Document excerpt:
----

Similarly, in a study entitled "Intelligent Detection of Similar Meaning Verses in Holy Qur’an" by Tahanian et al (2020), the intelligent methods of deep learning supervision were used as a solution for similarity detection in Qur’anic verses. To evaluate the performance of these methods, the standard criterion dataset containing 250 pairs of verses was provided along with the labels of their similarity degrees. The evaluation results showed that the deep learning method Paragraph-Vector performed the best in detecting the meaning similarity between verses. The degree of Peterson correlation for this method was proved to be 70% by the criterion data set.
In the research conducted by Khadangi et al. (2022), there were two objectives: to examine the internal organization of each surah according to the theories of Topic Sameness, Introduction and Explanation, as well as surahs' ordering in the whole Qur’an. In this regard, the similarity of Qur’anic roots was computed based on the three methods of tf-idf, word2vec and roots' accompaniment in verses. Then, the degree of similarity of the concepts within the surahs to each other was calculated and compared with the random mode. Finally, by comparing the similarity of surahs to each other with their order distance in the Qur’an and their revelation time distance, it was revealed that the whole Qur’an is also relatively organized in terms of the order of surahs.
Bsoul et al. (2021) aimed to utilize Arabic text clustering to cluster Qur’an themes. Hence, the study reviewed the necessary improvements to Arabic text clustering, and suggested possible research directions for improving Arabic text clustering with respect to extraction, feature selection, and clustering. In this review paper, the limitations related to Arabic text clustering were discussed and the limitations of existing works were demonstrated through experiments. They identified a new problem related to extraction depending on the clustering algorithm used, so they suggested the use of BH as feature selection and as clustering to evaluate the proposed extraction. They also noted the limitations of using AP clustering on a big dataset, and their suggestion was to use BH as feature selection. For the dataset, they generated and published real Qur’an theme dataset and Arabic text dataset, which are freely available online.

----

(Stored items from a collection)
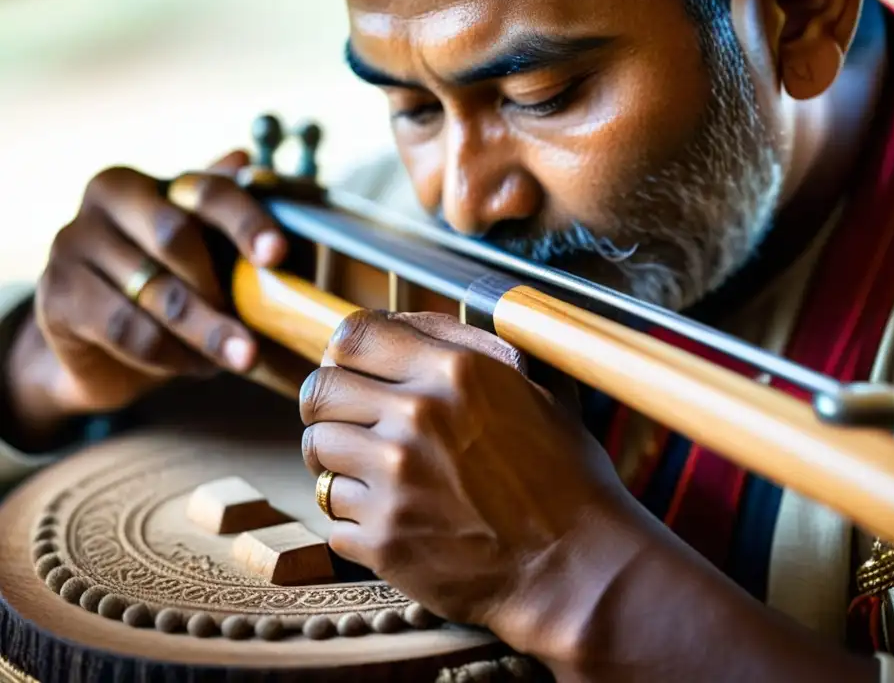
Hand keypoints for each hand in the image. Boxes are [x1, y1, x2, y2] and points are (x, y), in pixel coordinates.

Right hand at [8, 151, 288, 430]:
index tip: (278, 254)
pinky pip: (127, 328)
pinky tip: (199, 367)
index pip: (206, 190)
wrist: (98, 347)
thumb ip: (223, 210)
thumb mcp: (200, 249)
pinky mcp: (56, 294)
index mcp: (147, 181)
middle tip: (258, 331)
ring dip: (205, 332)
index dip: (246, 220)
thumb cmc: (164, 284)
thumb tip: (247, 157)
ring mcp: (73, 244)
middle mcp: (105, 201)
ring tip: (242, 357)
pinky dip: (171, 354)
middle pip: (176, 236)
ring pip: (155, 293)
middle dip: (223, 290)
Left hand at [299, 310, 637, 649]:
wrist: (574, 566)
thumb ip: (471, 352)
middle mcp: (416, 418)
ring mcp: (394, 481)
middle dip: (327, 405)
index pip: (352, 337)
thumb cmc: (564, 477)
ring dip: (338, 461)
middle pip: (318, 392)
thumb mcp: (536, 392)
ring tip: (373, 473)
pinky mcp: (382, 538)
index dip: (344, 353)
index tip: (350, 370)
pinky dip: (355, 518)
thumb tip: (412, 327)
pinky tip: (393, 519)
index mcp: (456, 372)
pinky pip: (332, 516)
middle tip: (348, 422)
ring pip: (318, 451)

----

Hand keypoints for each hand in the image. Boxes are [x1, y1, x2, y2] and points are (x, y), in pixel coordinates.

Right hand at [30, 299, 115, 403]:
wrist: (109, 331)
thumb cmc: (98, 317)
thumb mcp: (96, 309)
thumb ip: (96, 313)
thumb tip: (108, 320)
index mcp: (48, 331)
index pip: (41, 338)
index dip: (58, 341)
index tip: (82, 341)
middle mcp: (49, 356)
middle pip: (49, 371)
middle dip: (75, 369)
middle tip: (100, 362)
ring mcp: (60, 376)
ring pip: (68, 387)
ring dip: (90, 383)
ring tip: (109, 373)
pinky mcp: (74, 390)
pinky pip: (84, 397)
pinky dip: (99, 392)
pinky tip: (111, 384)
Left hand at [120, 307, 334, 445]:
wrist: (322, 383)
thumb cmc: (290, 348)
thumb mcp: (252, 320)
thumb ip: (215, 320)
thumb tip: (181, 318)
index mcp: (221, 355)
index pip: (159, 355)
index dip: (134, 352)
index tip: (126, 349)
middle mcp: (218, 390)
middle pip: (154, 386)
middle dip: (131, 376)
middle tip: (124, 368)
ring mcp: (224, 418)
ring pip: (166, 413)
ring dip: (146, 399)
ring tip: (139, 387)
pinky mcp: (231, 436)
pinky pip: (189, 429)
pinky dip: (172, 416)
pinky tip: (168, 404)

----

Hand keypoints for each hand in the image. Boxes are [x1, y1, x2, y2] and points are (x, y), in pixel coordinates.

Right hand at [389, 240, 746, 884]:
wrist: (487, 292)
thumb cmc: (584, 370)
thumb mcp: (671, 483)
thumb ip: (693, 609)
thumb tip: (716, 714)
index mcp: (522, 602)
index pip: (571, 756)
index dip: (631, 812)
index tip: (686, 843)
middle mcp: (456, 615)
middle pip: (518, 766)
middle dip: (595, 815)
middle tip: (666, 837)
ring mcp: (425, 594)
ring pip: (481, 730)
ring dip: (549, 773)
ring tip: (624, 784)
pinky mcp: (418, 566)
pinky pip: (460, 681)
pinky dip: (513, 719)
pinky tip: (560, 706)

----

Work instructions: Please repeat word for word the part of the review of Qur'an text studies that runs from "Similarly, in a" to "criterion data set.". These entries have no connection to the review of Qur'an text studies.

Your solution:
Similarly, in a study entitled "Intelligent Detection of Similar Meaning Verses in Holy Qur’an" by Tahanian et al (2020), the intelligent methods of deep learning supervision were used as a solution for similarity detection in Qur’anic verses. To evaluate the performance of these methods, the standard criterion dataset containing 250 pairs of verses was provided along with the labels of their similarity degrees. The evaluation results showed that the deep learning method Paragraph-Vector performed the best in detecting the meaning similarity between verses. The degree of Peterson correlation for this method was proved to be 70% by the criterion data set.